Jean Trillo : “On n’apprend pas à gagner. Apprendre à gagner, ça me paraît une démarche qui peut-être intéressante”

PHOTO CLAUDE PETIT

 

Invité des studios de Radio CHU, pour l’émission Sports Inside, Jean Trillo, ancien centre du CAB et vainqueur du championnat en 1969, est revenu sur le manque de culture de la gagne qu’a l’équipe de l’UBB : “J’ai discuté un peu avec Baptiste Serin, et je lui ai demandé quel a été le déclic pour qu’il passe à ce niveau de compétences. Il a fait une rencontre avec un demi de mêlée qui l’a inspiré, qui s’appelait Heini Adams et qui est toujours dans le circuit. C’est un joueur qui l’a marqué profondément. C’est ce déclic qui a provoqué chez lui un changement radical d’attitude et qui lui a permis d’avoir cette évolution personnelle. Je pense que l’on est sur un problème de confiance, c’est quelque chose d’essentiel dans la réussite. J’ai entraîné l’équipe de rugby du Milan AC à l’époque ou Christophe Dugarry jouait à Milan. Il m’avait parlé de Zinédine Zidane qui jouait à la Juventus et que Marcelo Lippi disait qu’il ne pouvait pas apprendre à Zidane à jouer au football, sauf qu’il était encore fragile quand il fallait marquer devant le but. Ce conditionnement a fait que Zidane a passé un cap énorme par rapport à cette expérience. Ca me semble révélateur et assez fondamental pour le sport de haut niveau. Quand il faut marquer, on marque. On ne joue pas pareil près de la ligne et dans son camp. Collectivement, il doit y avoir des réactions, une attitude.
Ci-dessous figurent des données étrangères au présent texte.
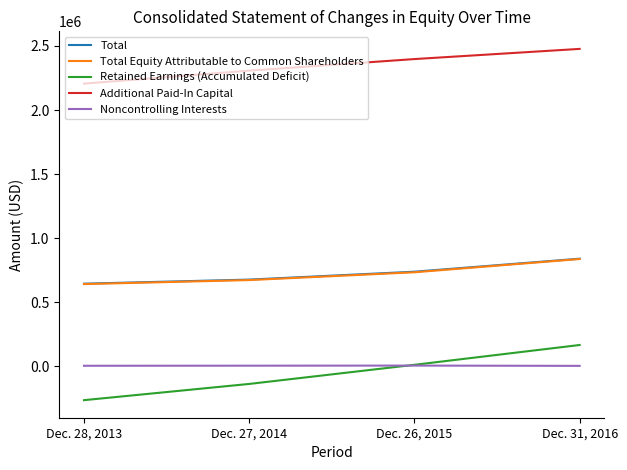

Read the Total value at Dec. 28, 2013.

644077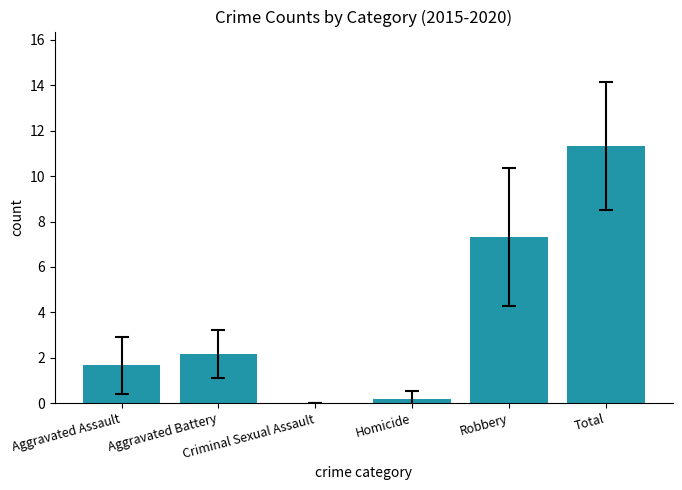

What is the sum of all values?

22.7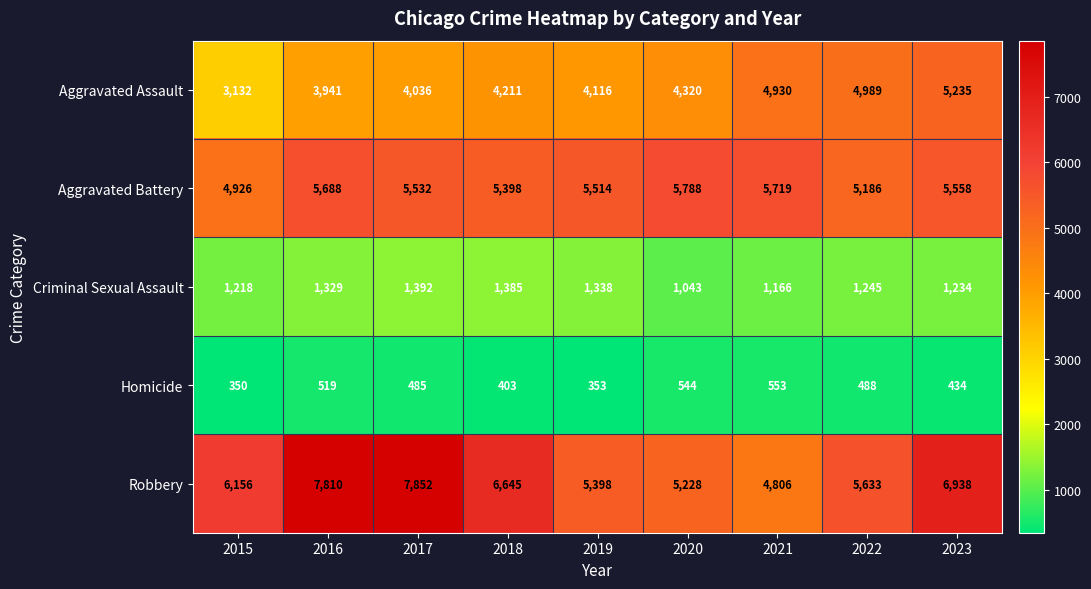

Which category has the lowest value in the Aggravated Battery series?

2015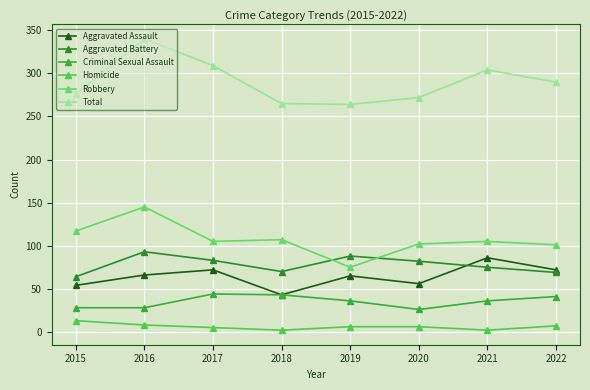

At which label does Robbery first exceed 105?

2015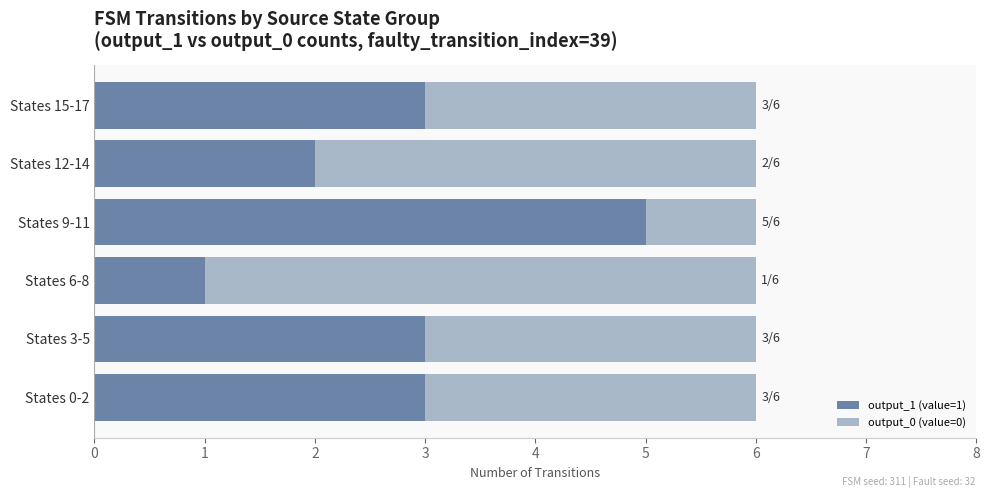

Which category has the highest value in the output_1 (value=1) series?

States 9-11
Cette attitude, elle est bâtie sur la confiance. Plus la réussite existe, plus cette confiance nous amène à une sorte de lâcher prise, qui est un comportement adapté à la situation de réalité du moment. Par rapport aux outils que l’on a à stocker, moins on est focalisé là-dessus et plus on lâche prise, plus on est disponible pour choisir les choses aux bons moments. C’est là-dessus qu’il faudrait réfléchir. Il me semble que c’est un des facteurs de la performance. C’est ce que je retire de mon expérience personnelle. Je pense que dans l’éducation, on pourrait en parler. On n’apprend pas à gagner. Apprendre à gagner, ça me paraît une démarche qui peut-être intéressante“.